> WHAT IS EXPECTED:
Once the images are removed, repeat all of the entries exactly.
RECORDS FOR THE TASK Start Marker
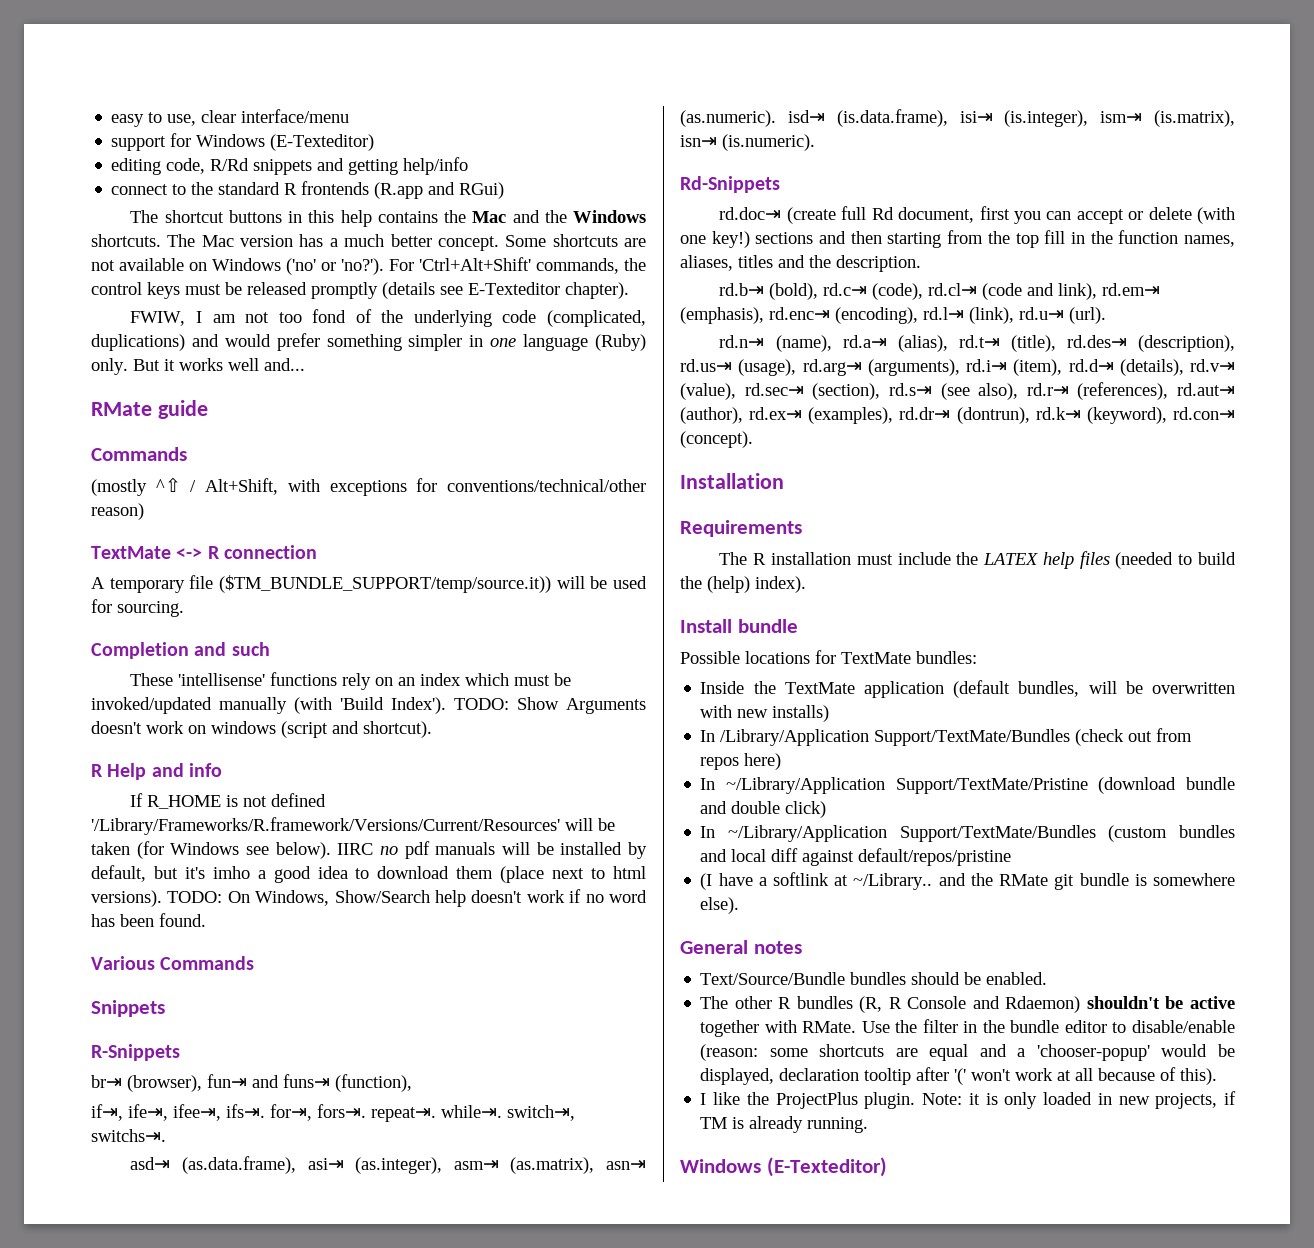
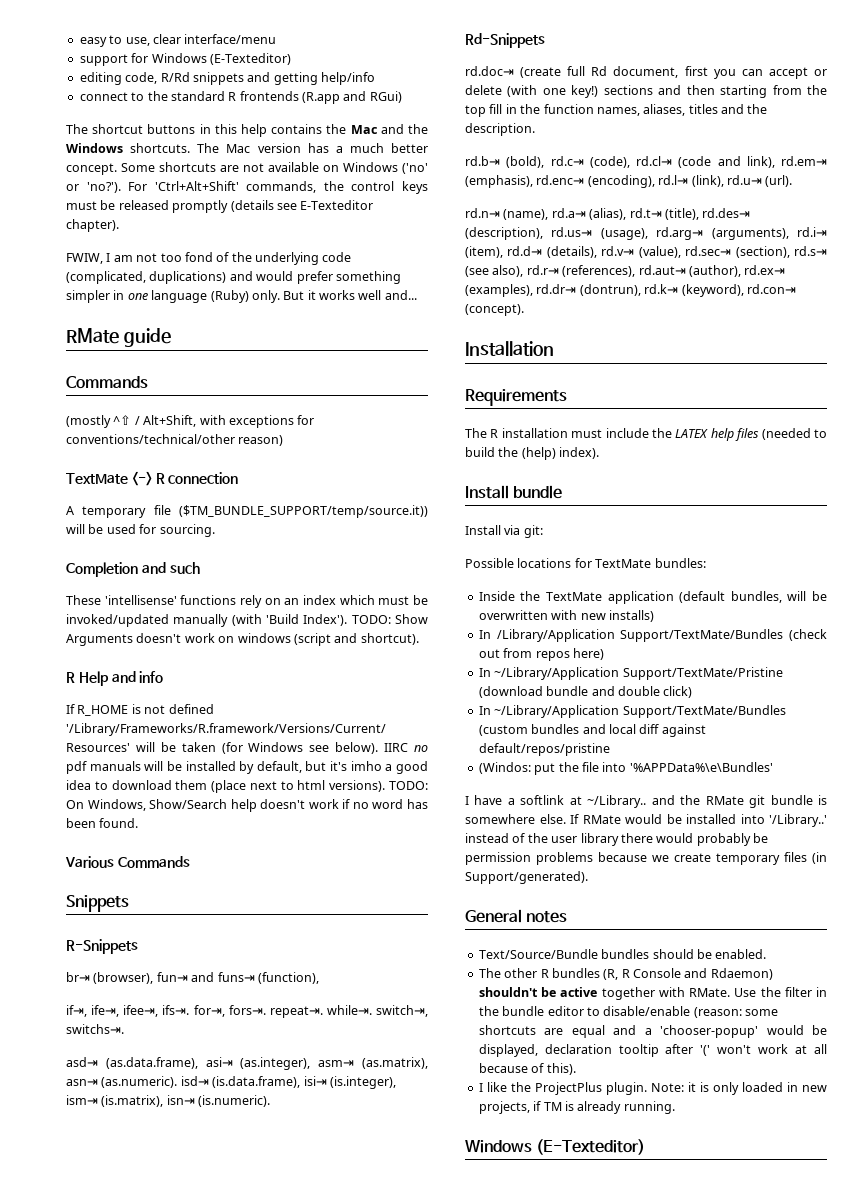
(798, 626) none -> [465,525,543,538] // Install via git:
[700,873,713,890] (I -> [478,762,773,775] [465,796,469,805] (Windos: put the file into '%APPData%\e\Bundles' // I
[700,897,740,914] else). -> [539,814,827,827] [465,833,768,846] [465,852,827,865] [465,871,588,884] else. If RMate would be installed into '/Library..' instead of the user library there would probably be permission problems because we create temporary files (in Support/generated).

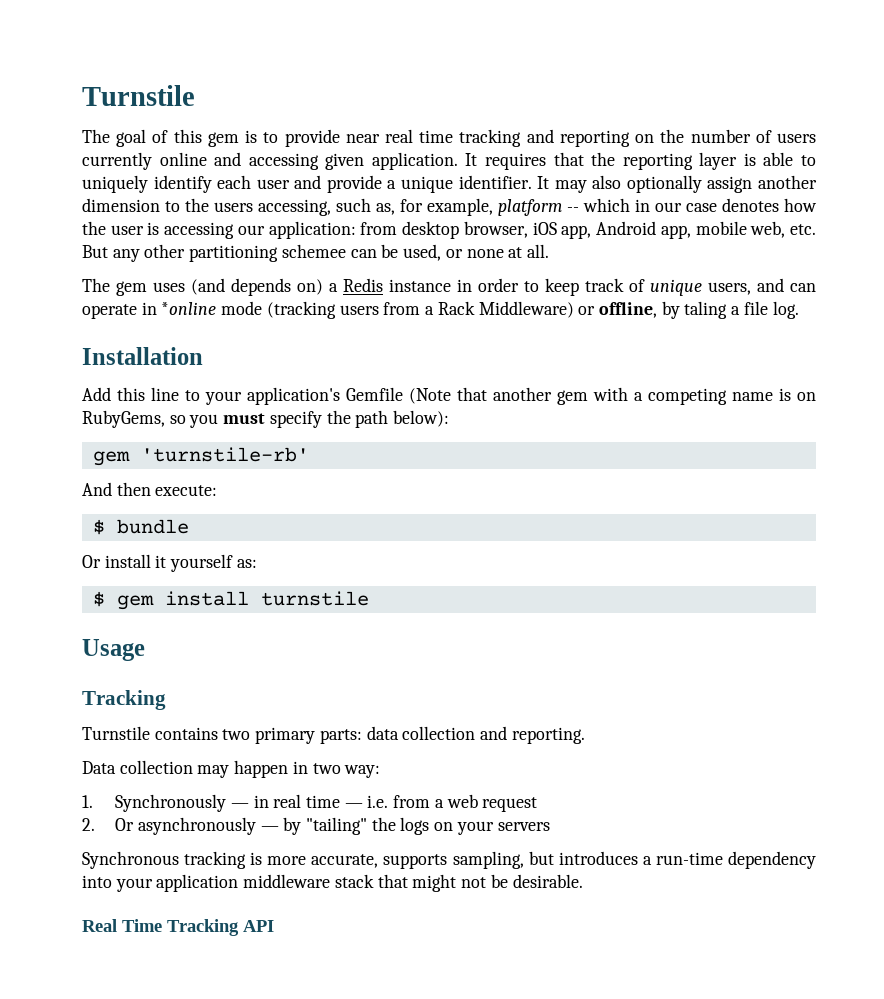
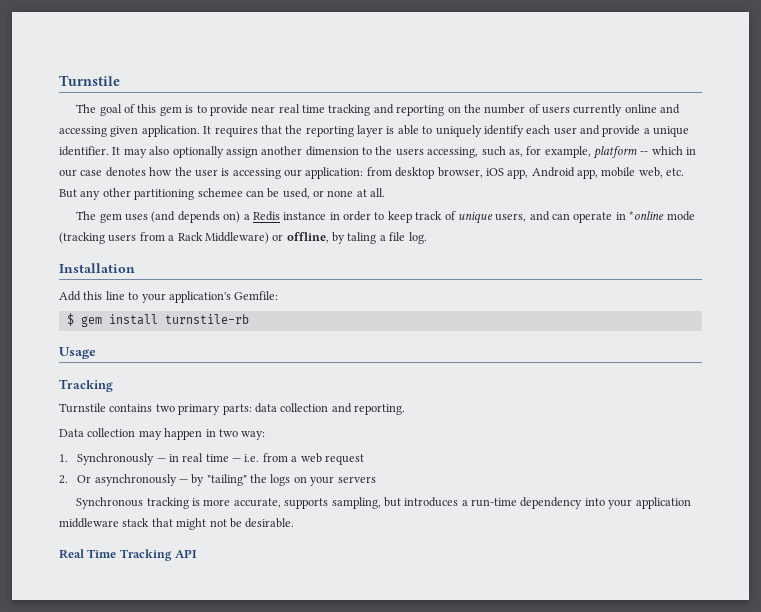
[346,387,816,405] [82,410,450,428] [92,447,309,466] [82,482,218,496] [92,519,189,535] [82,554,257,572] Gemfile (Note that another gem with a competing name is on RubyGems, so you must specify the path below): // gem 'turnstile-rb' // And then execute: // $ bundle // Or install it yourself as: -> [234,291,279,300] Gemfile:
[260,591,369,606] turnstile -> [164,314,249,324] turnstile-rb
RECORDS FOR THE TASK End Marker
> EXERCISE ANSWER:
(798, 626) none -> [465,525,543,538] // Install via git:
[700,873,713,890] (I -> [478,762,773,775] [465,796,469,805] (Windos: put the file into '%APPData%\e\Bundles' // I
[700,897,740,914] else). -> [539,814,827,827] [465,833,768,846] [465,852,827,865] [465,871,588,884] else. If RMate would be installed into '/Library..' instead of the user library there would probably be permission problems because we create temporary files (in Support/generated).

[346,387,816,405] [82,410,450,428] [92,447,309,466] [82,482,218,496] [92,519,189,535] [82,554,257,572] Gemfile (Note that another gem with a competing name is on RubyGems, so you must specify the path below): // gem 'turnstile-rb' // And then execute: // $ bundle // Or install it yourself as: -> [234,291,279,300] Gemfile:
[260,591,369,606] turnstile -> [164,314,249,324] turnstile-rb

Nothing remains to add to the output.